Your Year in Air Quality: Disasters, Diseases, & Data

An image showing possible concerns in 2025, we do this annually to help inform you of possible issues with IAQ based on trends within Indoor Air Quality.

Year-in-review articles usually reminisce over the past 12 months of pop culture and politics. But our job is to make sure that air quality news doesn’t go fade away into obscurity. After all, we all use far more air than social media (hopefully). Here are the air quality highlights (and low points) of 2024.

Disasters: Wildfires & Hurricanes

In a previous blog, we worried that dry weather across the western United States would prompt a greater number of wildfires. We were technically correct, but only barely. There were only slightly more domestic wildfires in 2024 compared to 2023.

However, while the number of wildfires stayed about the same, a far greater number of acres burned in 2024. From January 1st to December 13th, 2023, 2.6K acres were affected by wildfires in the United States. Over the same period in 2024, over 3 times as many acres (8.5K) were affected. On top of that, the Northeast experienced an uncharacteristic autumn drought, leading to brush fires and dangerous air quality. Of course, this does not take into account the catastrophic LA wildfires that began in the first week of 2025 and are still ongoing at the time of this blog’s publication.

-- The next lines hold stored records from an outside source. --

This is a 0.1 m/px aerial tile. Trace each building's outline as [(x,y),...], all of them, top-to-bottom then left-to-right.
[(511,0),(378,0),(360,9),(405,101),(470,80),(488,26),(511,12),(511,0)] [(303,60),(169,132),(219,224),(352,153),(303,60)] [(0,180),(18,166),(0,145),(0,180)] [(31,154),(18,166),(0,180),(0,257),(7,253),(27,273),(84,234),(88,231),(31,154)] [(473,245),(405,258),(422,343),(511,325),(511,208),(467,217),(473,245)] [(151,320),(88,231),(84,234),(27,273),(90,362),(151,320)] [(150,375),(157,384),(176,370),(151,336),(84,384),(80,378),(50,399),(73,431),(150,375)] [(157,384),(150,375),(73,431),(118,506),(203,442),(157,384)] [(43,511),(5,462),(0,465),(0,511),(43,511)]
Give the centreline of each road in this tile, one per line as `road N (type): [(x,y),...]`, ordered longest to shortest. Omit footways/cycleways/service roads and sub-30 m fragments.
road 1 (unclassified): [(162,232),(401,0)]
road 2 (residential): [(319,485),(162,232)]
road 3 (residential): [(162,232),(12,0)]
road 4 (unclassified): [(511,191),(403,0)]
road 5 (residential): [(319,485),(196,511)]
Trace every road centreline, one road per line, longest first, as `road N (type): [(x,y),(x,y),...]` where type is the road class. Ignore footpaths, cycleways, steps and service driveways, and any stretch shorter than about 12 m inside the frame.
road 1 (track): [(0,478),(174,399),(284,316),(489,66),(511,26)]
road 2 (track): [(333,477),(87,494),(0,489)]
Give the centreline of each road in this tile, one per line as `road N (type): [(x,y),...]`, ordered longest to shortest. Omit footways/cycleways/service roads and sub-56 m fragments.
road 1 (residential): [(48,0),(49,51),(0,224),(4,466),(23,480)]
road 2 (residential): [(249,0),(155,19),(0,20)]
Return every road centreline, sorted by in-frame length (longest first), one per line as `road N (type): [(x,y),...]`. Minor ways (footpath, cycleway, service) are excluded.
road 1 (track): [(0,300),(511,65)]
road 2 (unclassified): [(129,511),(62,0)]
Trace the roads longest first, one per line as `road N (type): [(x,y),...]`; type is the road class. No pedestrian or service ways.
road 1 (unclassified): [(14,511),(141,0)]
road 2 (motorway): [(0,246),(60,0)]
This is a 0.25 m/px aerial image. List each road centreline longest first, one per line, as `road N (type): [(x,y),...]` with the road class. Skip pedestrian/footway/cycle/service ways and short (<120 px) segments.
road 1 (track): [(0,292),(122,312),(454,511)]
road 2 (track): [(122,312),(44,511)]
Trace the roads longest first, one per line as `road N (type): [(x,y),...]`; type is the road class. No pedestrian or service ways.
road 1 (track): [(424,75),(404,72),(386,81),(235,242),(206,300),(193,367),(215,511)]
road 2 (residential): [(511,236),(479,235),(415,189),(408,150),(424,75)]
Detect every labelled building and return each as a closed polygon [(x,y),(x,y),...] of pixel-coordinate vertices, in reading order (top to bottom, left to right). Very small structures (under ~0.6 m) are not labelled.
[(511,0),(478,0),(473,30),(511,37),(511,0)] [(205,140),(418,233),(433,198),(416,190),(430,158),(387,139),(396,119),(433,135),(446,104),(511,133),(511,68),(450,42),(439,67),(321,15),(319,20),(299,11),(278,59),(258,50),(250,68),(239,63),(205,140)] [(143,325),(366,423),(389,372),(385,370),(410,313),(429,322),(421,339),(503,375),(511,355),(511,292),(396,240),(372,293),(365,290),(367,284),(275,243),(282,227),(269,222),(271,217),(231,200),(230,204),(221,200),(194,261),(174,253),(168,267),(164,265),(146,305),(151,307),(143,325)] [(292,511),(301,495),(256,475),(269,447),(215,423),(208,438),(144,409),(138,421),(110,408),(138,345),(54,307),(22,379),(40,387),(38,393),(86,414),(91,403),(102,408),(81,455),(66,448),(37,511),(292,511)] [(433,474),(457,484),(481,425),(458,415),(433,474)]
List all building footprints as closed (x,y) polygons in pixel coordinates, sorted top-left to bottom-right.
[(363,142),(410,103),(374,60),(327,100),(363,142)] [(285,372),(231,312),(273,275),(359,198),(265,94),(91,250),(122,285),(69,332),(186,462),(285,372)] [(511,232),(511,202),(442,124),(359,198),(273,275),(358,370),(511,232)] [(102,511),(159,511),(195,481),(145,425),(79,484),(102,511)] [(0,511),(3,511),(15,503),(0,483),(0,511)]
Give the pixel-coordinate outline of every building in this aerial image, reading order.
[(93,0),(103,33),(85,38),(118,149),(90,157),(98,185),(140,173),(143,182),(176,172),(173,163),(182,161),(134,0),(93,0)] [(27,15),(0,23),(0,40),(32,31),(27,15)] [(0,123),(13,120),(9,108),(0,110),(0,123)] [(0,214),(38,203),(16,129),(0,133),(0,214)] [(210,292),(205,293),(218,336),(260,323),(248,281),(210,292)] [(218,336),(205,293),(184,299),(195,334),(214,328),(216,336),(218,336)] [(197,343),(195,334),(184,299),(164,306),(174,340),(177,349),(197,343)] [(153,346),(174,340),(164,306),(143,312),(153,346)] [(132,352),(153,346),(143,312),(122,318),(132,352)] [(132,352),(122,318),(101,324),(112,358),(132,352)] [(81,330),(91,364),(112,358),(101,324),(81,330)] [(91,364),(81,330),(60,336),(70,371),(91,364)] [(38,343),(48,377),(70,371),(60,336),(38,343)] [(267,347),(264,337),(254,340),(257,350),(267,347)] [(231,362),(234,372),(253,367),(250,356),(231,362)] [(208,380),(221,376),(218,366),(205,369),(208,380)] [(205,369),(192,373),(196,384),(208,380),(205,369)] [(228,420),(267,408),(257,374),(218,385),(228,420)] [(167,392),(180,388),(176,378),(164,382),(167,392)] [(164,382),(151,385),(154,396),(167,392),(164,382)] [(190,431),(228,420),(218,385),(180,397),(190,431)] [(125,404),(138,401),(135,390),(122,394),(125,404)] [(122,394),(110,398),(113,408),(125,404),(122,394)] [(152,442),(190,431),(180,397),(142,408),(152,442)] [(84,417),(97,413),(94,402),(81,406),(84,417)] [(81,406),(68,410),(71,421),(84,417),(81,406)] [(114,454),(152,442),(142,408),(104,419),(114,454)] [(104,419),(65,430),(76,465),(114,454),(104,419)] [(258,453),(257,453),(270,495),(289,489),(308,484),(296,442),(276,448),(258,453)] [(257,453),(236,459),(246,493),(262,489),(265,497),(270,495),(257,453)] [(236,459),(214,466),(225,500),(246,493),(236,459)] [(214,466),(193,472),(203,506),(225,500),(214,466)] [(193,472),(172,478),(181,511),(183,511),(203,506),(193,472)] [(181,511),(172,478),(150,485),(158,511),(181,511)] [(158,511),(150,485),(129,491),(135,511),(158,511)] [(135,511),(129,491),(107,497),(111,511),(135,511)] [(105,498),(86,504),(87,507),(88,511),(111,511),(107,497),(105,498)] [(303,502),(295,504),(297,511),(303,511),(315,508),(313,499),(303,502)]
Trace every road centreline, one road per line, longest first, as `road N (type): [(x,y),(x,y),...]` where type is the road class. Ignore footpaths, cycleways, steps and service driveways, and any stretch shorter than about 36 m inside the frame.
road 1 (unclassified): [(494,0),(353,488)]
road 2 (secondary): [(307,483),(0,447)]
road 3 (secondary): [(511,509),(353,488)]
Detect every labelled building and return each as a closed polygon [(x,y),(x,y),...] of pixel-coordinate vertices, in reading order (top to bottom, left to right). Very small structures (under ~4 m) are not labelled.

Experts also predicted a particularly active Atlantic hurricane season this year. The season did prove to be above average with “18 named storms, 11 hurricanes, and [5] major hurricanes[...]Among them was Hurricane Beryl, which made history as the earliest Category 5 hurricane ever recorded in the Atlantic basin,” according to the UN. As a reminder, hurricanes can negatively impact air quality due to the proliferation of mold spores after flooding and water damage.

Diseases: Bird Flu

We’ve written about bird flu ad nauseam, but it’s not leaving the news any time soon. As recently as December 18th, the CDC reported the first severe illness from bird flu in the United States (which was also the first domestic case of transmission from a backyard flock). A day earlier, Dr. Chin-Hong of UC San Francisco took to the Los Angeles Times to beg society and the government to prepare for the inevitability of human-to-human transmission.

Meanwhile, the French paper Le Monde declared that “America's handling of the bird flu crisis is putting, and will continue to put, the entire world at risk.” This echoes the comments of ActivePure’s own Dr. Birx back in June. As she told CNN:

“This is why I’m really concerned because we’re making the same mistakes today that we made with COVID. And what do I mean by that? We’re not testing to really see how many people have been exposed and got asymptomatically infected.”

In short, another global pandemic appears to be right around the corner. We can hope that bird flu doesn’t dominate headlines in 2025 — there’s still a chance it might not — but governments, hospitals, businesses, and schools should begin planning as if it will.

Data: ActivePure’s Peer-Reviewed Studies

With the threat of Bird Flu, one could almost wish there was some affordable technical solution that could change the indoor transmission game.

That’s our cue.

ActivePure’s Advanced Photohydrolysis Technology proved itself in not 1 but 2 separate peer reviewed studies this year. Both these studies emphasize why we should be in your homes, schools, businesses, and healthcare facilities in 2025.

One study, focusing on safety, assessed the impact of therapeutic levels of Advanced Photohydrolysis on mice, commonly used as surrogates in medical studies focused on how things impact the human body. They found no difference in the health, behavior, bloodwork, or tissue of mice exposed to Advanced Photohydrolysis versus the control group.

Conducted across 2 ICUs in Kentucky and Louisiana, the other study sampled environmental surfaces, floors, and air for methicillin-resistant Staphylococcus aureus (MRSA), fungi, and aerobic bacteria every 4 weeks over 4 months. The researchers found that mean fungal CFUs and MRSA CFUs were reduced by 98%-99% on environmental surfaces at both sites. More importantly, healthcare-associated infections fell 70% at one site and 71% at the other.

Both studies used data collected by independent laboratories. You can read more about the results on our website.

Details: Other Miscellaneous Headlines

In case you missed it, there were a few other air quality updates this year:

2025 Resolutions

We don’t know the future, but we can be fairly certain of 2 things:

  1. More diseases and disasters are going to affect the air in 2025.
  2. The actions we take today determine how badly #1 will impact us tomorrow.